Klaus Deckenbach: In der Tat habe ich mich öfters danach gesehnt, zu Hause zu sein und unter dem Gefühl der Einsamkeit gelitten. Manchmal hatte ich gar nicht die Gelegenheit nach Hause zu kommen. Konkret bedeutet das: Als ich in einem afrikanischen Gefängnis war, hätte ich das gemütliche Bett in meinem Elternhaus schon vorgezogen. Aber ich konnte ja nicht raus aus der Zelle. Zu anderen Zeiten hatte ich auch gar nicht das Geld für eine Rückkehr. Vor allem wollte ich aber das, was ich angefangen hatte, auch zu Ende bringen. Und da gab es ja immer wieder interessante, schöne und erstaunliche Begegnungen mit Menschen und der Schöpfung.

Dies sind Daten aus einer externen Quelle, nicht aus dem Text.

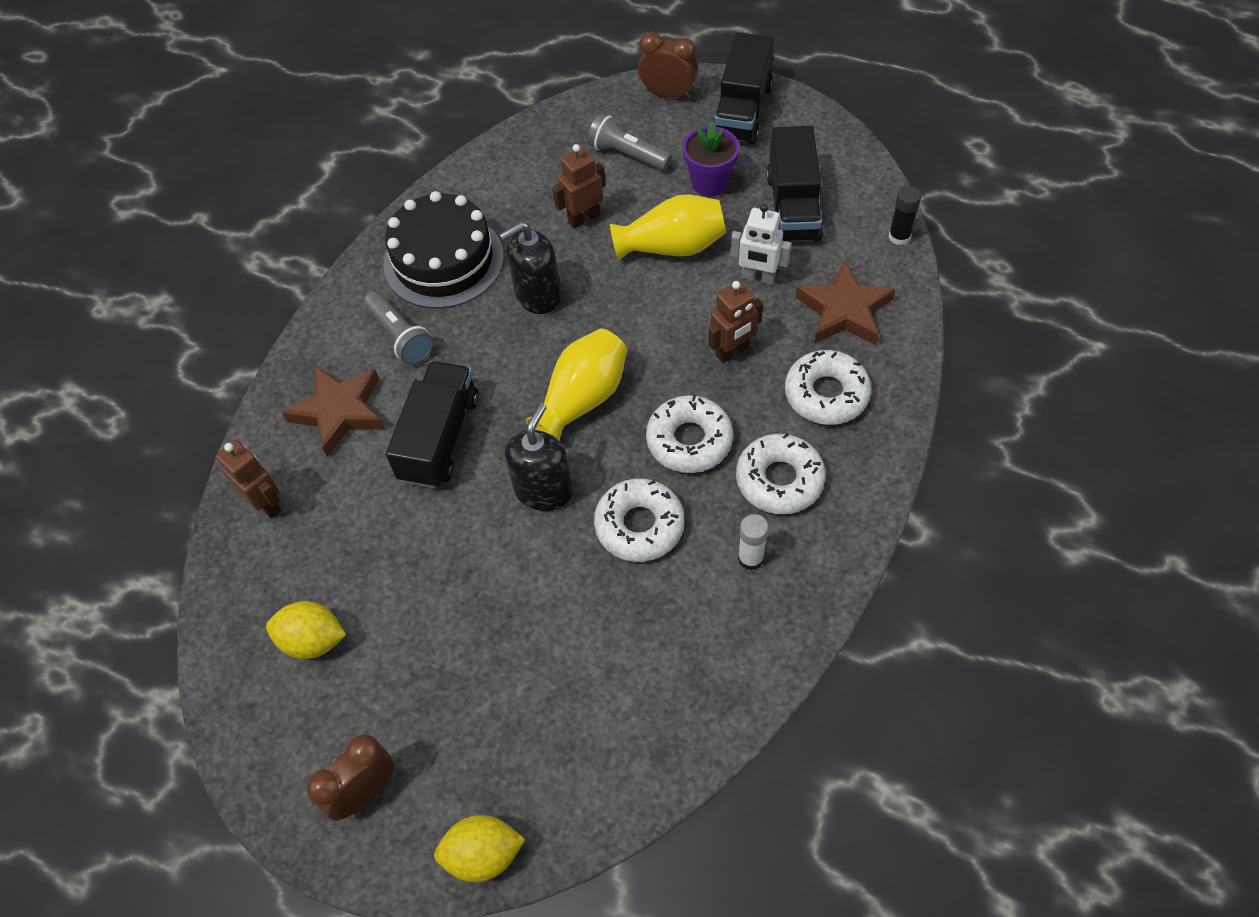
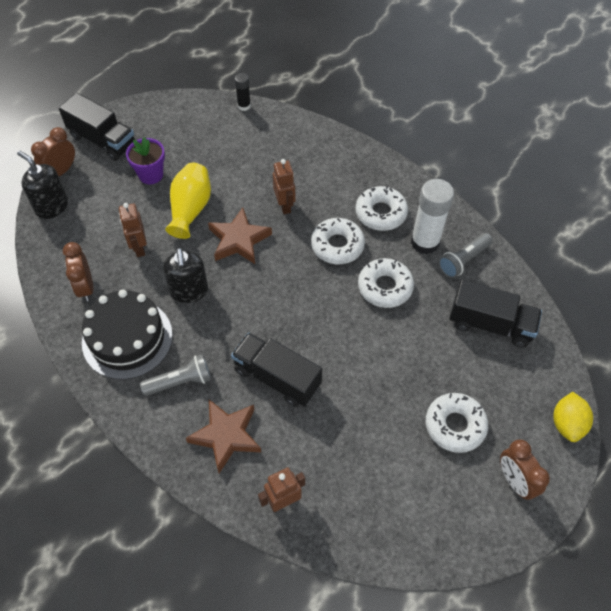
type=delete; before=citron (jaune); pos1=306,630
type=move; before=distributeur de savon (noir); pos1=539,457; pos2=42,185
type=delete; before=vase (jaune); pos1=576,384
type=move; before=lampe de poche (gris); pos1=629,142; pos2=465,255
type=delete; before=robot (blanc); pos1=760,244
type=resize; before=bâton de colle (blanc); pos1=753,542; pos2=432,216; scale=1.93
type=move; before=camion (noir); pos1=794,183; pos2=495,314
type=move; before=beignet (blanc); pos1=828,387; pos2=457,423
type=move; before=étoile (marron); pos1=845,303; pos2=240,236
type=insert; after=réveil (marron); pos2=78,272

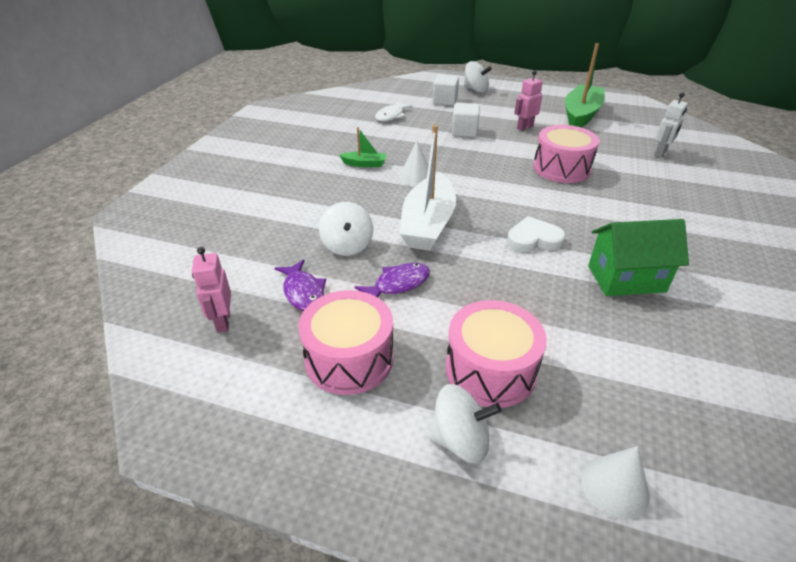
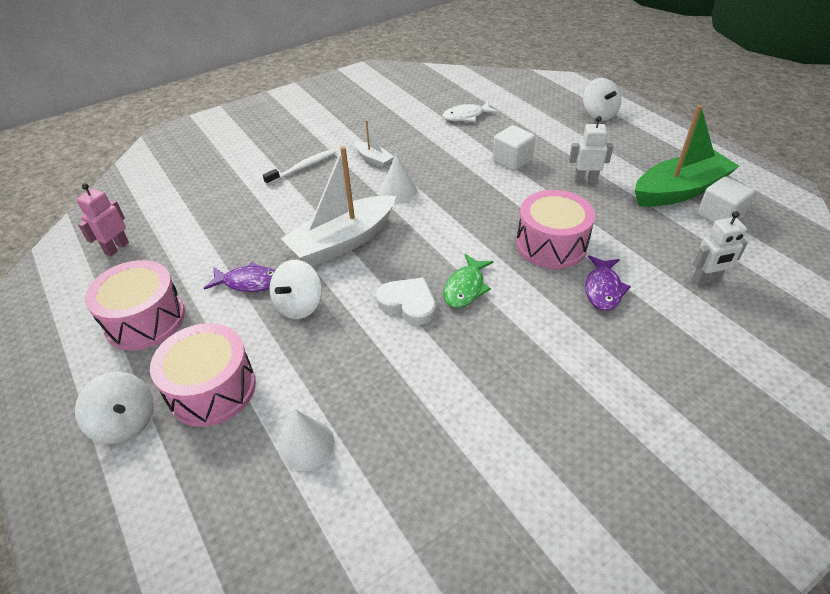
type=move; before=poisson (violet); pos1=300,285; pos2=608,283
type=move; before=toupie (blanc); pos1=346,229; pos2=295,289
type=recolor; before=bateau (vert); after=bateau (blanc); pos1=363,147; pos2=374,144
type=move; before=cube (blanc); pos1=446,90; pos2=726,200
type=recolor; before=robot (rose); after=robot (blanc); pos1=528,100; pos2=591,149
type=move; before=cône (blanc); pos1=615,483; pos2=307,440
type=delete; before=maison (vert); pos1=638,257
type=insert; after=brosse à dents (blanc); pos2=299,167
type=insert; after=poisson (vert); pos2=468,281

mh bayern: Sie sind ja gelernter Schreiner: Wie wurde aus dem Handwerker ein Pastor?

Klaus Deckenbach: Nach meiner Rückkehr wurde ein Bandscheibenvorfall diagnostiziert. Sehr besorgt dachte ich: „Jetzt wird es sehr schwer, die nächsten 30 Jahre als Handwerksmeister zu arbeiten!“ Dann kam ein Befreiungsschlag: Die ganze Zeit schon gärte es in meinem Herzen. Ich wollte die Bibel besser kennenlernen. Es eröffneten sich Möglichkeiten für ein theologisches Studium. Die Absicht mal Pastor zu werden, hatte ich in diesen Jahren nicht. Bei dem fast zehnjährigen Lernen und Studieren hat mich vor allem die Vorstellung motiviert, wieder nach Afrika zu gehen, um meine Einsichten und Erfahrungen dort einzubringen. Dass es anders kam und ich zurzeit in Bayern bin, wundert mich selbst.

mh bayern: Glaubten Sie vor Ihren Reisen auch bereits an Gott?

Klaus Deckenbach: Wenn Ja, dann nur sehr vage.

mh bayern: Neben Ihren Vorträgen über Ihre Zeit als Wandergeselle bieten Sie verschiedene Seminare an, die der Lebenshilfe dienen. Dabei geht es oftmals um Krisen wie z.B. um Burnout oder Tod. Inwiefern können Sie den Menschen helfen, die Sie aufsuchen? Spielt Ihr Beruf als Pfarrer dabei eine Rolle?

Klaus Deckenbach: Meine Tätigkeit als Pastor, meine Einsichten als Theologe und meine Geschichte als Wandergeselle gehören zusammen. Auch die jahrelangen Erfahrungen in der Lebensberatung zählen zu mir und meinem Erfahrungsschatz. Aus eigenen überwundenen Krisensituationen weiß ich, wie gut es tut, wenn andere zuhören, mich nicht verurteilen und mir Mut zum Leben machen. Ob und inwieweit ich anderen in Krisensituationen helfen kann, können vorwiegend die Betroffenen Personen selbst besser beurteilen.

mh bayern: Herzlichen Dank für das Interview, Herr Deckenbach.